[Items listed in a dataset]
┄┄┄┄┄┄┄┄┄┄┄┄┄┄┄┄┄┄┄┄

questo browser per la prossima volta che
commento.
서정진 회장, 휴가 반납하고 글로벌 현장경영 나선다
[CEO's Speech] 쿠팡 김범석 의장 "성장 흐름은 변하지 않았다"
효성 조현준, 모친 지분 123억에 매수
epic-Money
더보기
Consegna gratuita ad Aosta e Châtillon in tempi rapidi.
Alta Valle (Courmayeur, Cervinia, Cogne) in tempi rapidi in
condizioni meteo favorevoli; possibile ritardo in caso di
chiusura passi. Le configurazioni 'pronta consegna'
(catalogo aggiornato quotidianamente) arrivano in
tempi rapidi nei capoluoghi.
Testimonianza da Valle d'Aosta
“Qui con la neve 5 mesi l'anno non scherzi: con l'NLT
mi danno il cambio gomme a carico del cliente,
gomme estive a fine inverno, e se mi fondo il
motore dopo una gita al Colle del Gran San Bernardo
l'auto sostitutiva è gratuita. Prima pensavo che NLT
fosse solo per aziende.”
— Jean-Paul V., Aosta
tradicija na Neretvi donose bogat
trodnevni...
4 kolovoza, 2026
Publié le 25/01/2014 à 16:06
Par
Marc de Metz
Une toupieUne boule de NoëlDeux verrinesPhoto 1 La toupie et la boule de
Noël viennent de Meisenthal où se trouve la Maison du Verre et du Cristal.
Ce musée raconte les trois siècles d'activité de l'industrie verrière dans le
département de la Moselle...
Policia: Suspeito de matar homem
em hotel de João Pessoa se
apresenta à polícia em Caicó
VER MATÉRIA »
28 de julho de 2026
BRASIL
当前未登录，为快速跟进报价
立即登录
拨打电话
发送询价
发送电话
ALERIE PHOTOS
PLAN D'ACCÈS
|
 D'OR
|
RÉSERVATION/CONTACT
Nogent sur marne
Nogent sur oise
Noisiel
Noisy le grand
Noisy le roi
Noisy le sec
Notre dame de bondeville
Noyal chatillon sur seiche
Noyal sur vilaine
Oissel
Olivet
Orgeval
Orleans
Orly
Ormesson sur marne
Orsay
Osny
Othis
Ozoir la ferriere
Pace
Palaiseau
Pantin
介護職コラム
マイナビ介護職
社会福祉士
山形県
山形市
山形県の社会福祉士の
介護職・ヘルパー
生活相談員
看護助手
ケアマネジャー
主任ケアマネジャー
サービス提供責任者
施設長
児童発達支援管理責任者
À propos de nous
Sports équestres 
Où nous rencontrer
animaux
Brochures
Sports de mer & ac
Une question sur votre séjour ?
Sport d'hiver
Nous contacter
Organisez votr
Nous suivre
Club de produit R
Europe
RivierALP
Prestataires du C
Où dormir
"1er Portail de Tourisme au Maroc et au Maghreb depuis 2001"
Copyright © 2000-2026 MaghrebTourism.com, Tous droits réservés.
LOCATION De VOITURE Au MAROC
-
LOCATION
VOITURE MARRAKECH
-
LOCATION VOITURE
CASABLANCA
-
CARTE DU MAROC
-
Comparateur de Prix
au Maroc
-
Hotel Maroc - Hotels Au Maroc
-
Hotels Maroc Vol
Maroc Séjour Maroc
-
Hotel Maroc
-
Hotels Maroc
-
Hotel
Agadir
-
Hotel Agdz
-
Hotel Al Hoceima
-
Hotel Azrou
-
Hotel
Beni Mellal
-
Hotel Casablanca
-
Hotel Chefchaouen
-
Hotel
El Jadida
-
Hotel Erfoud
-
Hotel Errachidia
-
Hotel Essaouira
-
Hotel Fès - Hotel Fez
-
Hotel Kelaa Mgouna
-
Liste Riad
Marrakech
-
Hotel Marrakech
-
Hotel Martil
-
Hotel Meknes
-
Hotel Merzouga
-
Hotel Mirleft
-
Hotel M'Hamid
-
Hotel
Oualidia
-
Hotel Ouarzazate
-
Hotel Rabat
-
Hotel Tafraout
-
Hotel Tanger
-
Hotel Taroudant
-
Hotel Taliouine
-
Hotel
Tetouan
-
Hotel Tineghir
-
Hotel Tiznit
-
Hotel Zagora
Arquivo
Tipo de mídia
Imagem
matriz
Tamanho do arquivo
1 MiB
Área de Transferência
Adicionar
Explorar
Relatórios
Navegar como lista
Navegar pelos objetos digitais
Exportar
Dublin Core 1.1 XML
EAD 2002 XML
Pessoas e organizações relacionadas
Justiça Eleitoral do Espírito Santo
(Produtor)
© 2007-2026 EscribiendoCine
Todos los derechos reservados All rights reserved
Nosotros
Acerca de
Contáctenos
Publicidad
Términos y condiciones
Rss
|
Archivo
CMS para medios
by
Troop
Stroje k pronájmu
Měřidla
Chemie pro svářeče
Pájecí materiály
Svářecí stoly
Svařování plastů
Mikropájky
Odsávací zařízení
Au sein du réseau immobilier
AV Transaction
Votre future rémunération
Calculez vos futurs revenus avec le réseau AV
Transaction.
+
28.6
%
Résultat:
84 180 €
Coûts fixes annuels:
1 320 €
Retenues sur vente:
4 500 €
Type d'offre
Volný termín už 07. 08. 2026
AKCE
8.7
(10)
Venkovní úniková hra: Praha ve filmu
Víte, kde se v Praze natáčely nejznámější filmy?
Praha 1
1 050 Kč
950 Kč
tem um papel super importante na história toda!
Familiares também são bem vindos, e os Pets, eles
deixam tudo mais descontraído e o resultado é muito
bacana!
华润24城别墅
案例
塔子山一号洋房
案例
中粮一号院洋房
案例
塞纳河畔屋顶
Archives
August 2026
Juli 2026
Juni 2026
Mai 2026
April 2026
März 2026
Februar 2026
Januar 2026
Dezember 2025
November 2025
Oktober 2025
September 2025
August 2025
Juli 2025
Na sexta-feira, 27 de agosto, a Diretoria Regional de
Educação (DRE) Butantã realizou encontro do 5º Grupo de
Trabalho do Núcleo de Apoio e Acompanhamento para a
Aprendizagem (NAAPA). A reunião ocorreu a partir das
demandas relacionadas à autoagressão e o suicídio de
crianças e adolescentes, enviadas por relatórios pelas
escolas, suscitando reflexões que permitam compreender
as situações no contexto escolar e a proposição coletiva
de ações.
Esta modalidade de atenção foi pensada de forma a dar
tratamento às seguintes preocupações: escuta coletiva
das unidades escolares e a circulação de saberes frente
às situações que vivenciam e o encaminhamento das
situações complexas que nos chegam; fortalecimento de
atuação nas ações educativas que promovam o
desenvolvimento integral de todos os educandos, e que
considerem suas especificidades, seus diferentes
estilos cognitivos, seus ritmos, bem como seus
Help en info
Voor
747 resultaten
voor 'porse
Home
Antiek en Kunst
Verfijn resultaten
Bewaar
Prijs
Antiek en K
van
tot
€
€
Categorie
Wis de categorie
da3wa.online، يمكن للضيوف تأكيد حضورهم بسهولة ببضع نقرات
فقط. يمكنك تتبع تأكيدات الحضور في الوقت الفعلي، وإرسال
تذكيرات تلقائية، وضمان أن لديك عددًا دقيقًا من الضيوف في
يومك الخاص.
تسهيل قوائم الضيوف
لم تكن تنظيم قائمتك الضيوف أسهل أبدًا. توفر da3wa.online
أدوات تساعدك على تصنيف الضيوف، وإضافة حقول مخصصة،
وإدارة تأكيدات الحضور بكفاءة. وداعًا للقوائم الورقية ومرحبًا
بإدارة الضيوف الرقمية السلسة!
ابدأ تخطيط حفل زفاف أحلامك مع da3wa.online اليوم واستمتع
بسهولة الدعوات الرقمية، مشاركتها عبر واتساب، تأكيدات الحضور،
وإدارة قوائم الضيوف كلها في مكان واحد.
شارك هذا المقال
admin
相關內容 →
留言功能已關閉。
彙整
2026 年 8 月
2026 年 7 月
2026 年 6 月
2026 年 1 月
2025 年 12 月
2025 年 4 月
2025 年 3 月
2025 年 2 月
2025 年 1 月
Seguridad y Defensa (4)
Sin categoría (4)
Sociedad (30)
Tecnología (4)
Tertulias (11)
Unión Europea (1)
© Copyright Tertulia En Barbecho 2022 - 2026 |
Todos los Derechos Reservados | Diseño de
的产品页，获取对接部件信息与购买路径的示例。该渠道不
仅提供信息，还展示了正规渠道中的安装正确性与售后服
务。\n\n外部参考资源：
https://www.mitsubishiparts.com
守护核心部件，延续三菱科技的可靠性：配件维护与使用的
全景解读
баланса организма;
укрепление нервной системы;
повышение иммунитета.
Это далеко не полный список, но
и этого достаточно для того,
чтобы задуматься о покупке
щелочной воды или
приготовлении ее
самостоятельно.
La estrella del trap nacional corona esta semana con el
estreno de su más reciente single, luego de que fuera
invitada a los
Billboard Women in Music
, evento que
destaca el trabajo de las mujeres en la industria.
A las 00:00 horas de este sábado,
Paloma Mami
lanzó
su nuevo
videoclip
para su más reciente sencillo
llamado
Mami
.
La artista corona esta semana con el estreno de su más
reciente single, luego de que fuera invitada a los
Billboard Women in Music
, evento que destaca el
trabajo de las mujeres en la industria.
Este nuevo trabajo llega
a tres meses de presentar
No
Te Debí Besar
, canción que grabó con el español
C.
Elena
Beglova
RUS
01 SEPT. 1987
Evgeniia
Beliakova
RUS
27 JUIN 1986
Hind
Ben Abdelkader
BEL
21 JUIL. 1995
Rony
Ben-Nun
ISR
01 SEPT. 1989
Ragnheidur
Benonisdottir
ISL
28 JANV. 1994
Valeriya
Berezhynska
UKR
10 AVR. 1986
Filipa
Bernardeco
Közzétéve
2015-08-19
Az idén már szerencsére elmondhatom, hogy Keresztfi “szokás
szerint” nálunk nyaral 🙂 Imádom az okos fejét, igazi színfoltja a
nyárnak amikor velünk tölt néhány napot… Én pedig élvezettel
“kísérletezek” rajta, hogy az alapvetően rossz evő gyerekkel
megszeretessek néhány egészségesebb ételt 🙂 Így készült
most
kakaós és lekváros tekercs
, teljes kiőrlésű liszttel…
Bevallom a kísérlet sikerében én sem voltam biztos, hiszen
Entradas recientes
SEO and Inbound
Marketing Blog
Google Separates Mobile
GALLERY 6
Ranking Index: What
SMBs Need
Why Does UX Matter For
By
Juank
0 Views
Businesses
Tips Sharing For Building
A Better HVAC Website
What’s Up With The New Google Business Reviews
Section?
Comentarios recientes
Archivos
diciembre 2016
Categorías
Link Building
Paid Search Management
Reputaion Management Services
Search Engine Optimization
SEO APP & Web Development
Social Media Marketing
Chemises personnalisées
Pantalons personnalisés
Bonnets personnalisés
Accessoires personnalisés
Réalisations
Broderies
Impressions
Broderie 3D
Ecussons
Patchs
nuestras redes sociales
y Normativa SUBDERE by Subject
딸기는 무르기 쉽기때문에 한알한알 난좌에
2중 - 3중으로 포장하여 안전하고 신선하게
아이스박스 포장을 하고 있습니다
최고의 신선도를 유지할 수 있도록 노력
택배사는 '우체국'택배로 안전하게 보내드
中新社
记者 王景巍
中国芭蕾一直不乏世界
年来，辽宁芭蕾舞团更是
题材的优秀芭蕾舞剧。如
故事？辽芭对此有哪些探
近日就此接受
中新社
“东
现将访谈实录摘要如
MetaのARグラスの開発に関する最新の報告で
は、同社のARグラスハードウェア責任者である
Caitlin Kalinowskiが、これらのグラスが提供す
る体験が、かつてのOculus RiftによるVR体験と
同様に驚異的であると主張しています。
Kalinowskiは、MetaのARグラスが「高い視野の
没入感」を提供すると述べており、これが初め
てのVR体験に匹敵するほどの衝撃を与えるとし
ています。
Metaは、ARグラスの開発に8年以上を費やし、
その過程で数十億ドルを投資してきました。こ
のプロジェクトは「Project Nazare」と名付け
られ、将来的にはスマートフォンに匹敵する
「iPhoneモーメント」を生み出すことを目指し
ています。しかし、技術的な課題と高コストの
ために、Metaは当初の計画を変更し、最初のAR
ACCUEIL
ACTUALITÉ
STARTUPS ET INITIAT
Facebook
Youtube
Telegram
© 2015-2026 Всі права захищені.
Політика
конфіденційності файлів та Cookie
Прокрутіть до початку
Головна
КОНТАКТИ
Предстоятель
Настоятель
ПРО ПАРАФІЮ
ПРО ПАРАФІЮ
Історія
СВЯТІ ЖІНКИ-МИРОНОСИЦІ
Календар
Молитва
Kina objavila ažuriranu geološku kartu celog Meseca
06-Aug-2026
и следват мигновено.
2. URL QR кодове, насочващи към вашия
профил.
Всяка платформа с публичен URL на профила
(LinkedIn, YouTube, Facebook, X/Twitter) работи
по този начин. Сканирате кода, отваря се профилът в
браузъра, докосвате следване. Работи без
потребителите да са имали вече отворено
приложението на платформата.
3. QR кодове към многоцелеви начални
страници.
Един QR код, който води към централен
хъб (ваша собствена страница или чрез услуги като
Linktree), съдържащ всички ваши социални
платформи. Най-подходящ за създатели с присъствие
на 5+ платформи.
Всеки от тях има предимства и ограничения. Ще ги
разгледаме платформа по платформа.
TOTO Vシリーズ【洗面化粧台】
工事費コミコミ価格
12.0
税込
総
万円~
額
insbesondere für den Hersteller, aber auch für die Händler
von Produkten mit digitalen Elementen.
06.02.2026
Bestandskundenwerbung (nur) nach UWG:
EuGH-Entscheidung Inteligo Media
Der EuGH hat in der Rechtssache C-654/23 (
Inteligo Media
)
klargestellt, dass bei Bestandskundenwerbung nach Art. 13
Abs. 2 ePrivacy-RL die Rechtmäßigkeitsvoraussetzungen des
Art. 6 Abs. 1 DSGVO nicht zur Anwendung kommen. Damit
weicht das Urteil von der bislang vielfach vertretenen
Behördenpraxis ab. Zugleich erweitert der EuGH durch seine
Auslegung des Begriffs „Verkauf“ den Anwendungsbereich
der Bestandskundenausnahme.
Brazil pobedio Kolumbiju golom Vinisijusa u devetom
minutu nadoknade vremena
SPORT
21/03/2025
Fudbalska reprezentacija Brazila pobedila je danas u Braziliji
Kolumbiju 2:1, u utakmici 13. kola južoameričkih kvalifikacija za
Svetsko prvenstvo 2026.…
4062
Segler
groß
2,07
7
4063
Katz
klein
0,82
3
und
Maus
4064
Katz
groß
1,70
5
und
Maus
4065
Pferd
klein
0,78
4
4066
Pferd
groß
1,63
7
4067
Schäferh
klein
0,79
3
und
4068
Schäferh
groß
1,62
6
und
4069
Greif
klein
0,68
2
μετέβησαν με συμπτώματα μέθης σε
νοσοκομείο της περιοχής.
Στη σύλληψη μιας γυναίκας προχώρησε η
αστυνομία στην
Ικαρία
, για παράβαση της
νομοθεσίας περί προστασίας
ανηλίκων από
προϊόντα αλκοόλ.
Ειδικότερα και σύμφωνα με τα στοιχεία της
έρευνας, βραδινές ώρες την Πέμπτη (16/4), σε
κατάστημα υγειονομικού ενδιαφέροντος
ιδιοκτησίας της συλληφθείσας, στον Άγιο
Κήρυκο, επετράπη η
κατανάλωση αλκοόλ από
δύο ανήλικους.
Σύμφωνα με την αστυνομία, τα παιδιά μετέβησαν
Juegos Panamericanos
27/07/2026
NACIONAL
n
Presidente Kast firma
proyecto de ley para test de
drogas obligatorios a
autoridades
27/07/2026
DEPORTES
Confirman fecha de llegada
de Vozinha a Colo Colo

┄┄┄┄┄┄┄┄┄┄┄┄┄┄┄┄┄┄┄┄

Looking at the entries above, count each line that includes the string "semana" and give only the total.

**Solved exercise**: 2